A short post but an important one. It’s one of the most interesting plays I’ve seen to push a time critical offer. And it’s an interesting one to break down a little bit. So, in the great Gary Vaynerchuk tradition let’s get micro on this a little bit.

Buy My Stuff, In Exchange I’ll Give You My Time

So to push a two hour conference here’s the deal, you buy two cases of wine, selected by Gary, for $479.99. There’s no “buy tickets to this event”, no GetInvited or EventBrite links to buy access (and giving another supplier revenue). It’s a simple buy this and you’ll get what Gary is offering, a place at the conference.

Time critical offers are a mix of components.
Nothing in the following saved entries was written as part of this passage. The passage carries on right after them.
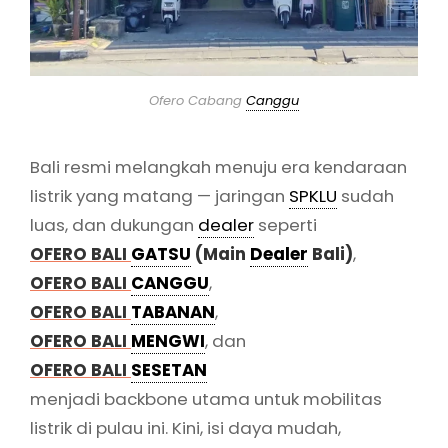
Ofero Cabang
Canggu
Bali resmi melangkah menuju era kendaraan
listrik yang matang — jaringan
SPKLU
sudah
luas, dan dukungan
dealer
seperti
OFERO BALI
GATSU
(Main
Dealer
Bali)
,
OFERO BALI
CANGGU
,
OFERO BALI
TABANAN
,
OFERO BALI
MENGWI
, dan
OFERO BALI
SESETAN
menjadi backbone utama untuk mobilitas
listrik di pulau ini. Kini, isi daya mudah,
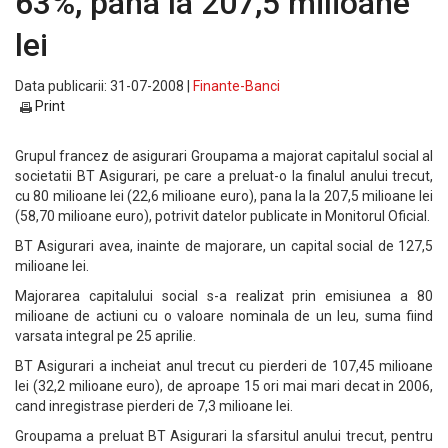
63%, pana la 207,5 milioane
lei
Data publicarii: 31-07-2008 |
Finante-Banci
Print
Grupul francez de asigurari Groupama a majorat capitalul social al
societatii BT Asigurari, pe care a preluat-o la finalul anului trecut,
cu 80 milioane lei (22,6 milioane euro), pana la la 207,5 milioane lei
(58,70 milioane euro), potrivit datelor publicate in Monitorul Oficial.
BT Asigurari avea, inainte de majorare, un capital social de 127,5
milioane lei.
Majorarea capitalului social s-a realizat prin emisiunea a 80
milioane de actiuni cu o valoare nominala de un leu, suma fiind
varsata integral pe 25 aprilie.
BT Asigurari a incheiat anul trecut cu pierderi de 107,45 milioane
lei (32,2 milioane euro), de aproape 15 ori mai mari decat in 2006,
cand inregistrase pierderi de 7,3 milioane lei.
Groupama a preluat BT Asigurari la sfarsitul anului trecut, pentru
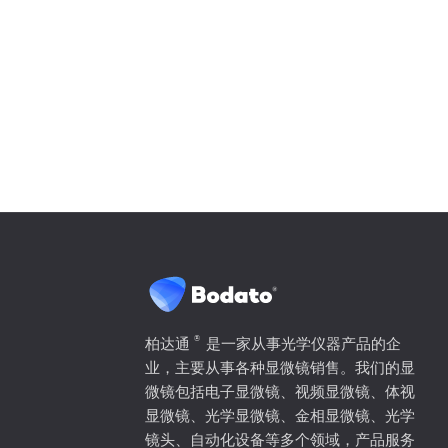
®
柏达通
是一家从事光学仪器产品的企
业，主要从事各种显微镜销售。我们的显
微镜包括电子显微镜、视频显微镜、体视
显微镜、光学显微镜、金相显微镜、光学
镜头、自动化设备等多个领域，产品服务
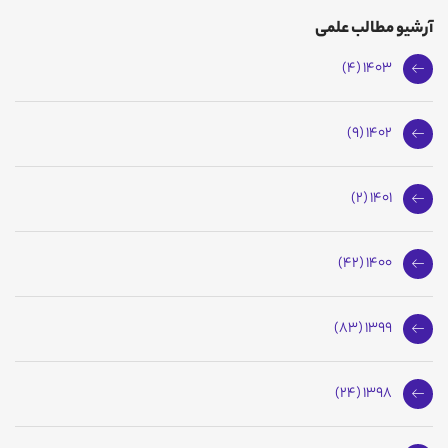
آرشیو مطالب علمی
1403 (4)
1402 (9)
1401 (2)
1400 (42)
1399 (83)
1398 (24)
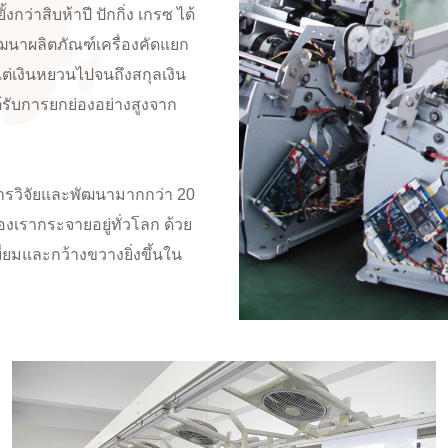
่าสิบห้าปี ปักกิ่ง เกรซ ได้
ัฒนาผลิตภัณฑ์เครื่องคัดแยก
แต่เงินหยวนไปจนถึงสกุลเงิน
้รับการยกย่องอย่างสูงจาก
ารวิจัยและพัฒนามากกว่า 20
องเรากระจายอยู่ทั่วโลก ด้วย
่ยมและกว้างขวางยิ่งขึ้นใน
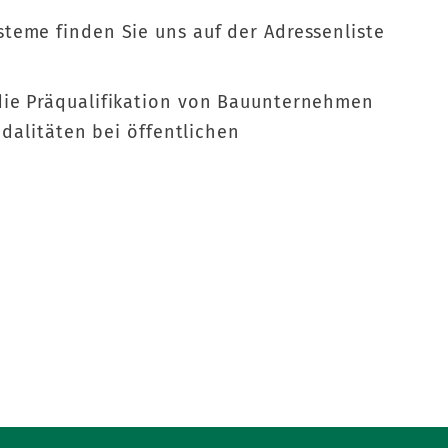
teme finden Sie uns auf der Adressenliste
die Präqualifikation von Bauunternehmen
odalitäten bei öffentlichen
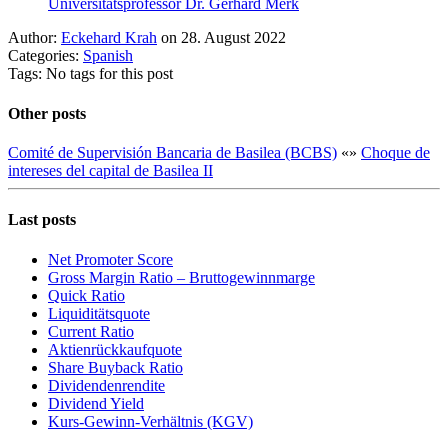
Universitätsprofessor Dr. Gerhard Merk
Author:
Eckehard Krah
on 28. August 2022
Categories:
Spanish
Tags: No tags for this post
Other posts
Comité de Supervisión Bancaria de Basilea (BCBS)
«
»
Choque de
intereses del capital de Basilea II
Last posts
Net Promoter Score
Gro ss Margin Ratio – Bruttogewinnmarge
Quic k Ratio
Liquiditätsquote
Current Ratio
Aktienrückkaufquote
Sha re Buyback Ratio
Dividendenrendite
Dividend Yield
Kurs-Gewinn-Verhältnis (KGV)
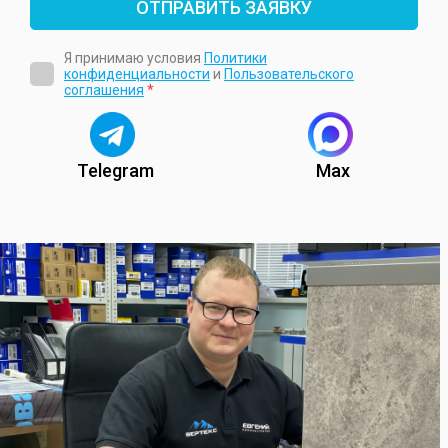
ОТПРАВИТЬ ЗАЯВКУ
Я принимаю условия
Политики
конфиденциальности
и
Пользовательского
соглашения
*
Telegram
Max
Get them right and you can measure the success:

  • An item, could be an appointment, a session or a stock item. In this case it’s wine.
  • A payoff: money off, free gift or access to something scarce. Here it’s Gary’s time.
  • A time limit. Here’s it’s the day of the conference, October 14th. Assume that with the audience size (see on the image it’s viewed over 206,000 times) that the offer will sell out beforehand. Scarcity accelerates demand.
  • A clear outline of the overheads involved, more on this in a minute.

We now have the elements of a formula:

Item retail price * available = total potential incremental revenue

Not a lot to it really…..

$479.99 * 200 = $95,998

Not bad going. A call to action and incremental revenue. Perfect. At a guess there’s a clear 30% profit margin once you take off sales tax, salaries but there’s no room hire or, I’m assuming, paying Gary to active for two hours (and the rest). Overhead reduction means profit increase.

Conclusions

The scene is simple really: know your audience, know your stock and know your numbers. The time frame it critical, there are customers who want your product and don’t want to lose out.

Find them by the medium that they consume (Snapchat, Instagram, Facebook and Twitter etc) and deliver the message. If you can personalise it then even better, that takes effort though.

In my opinion Gary executed it perfectly, the results though will be in the point of sale. That’s the measure.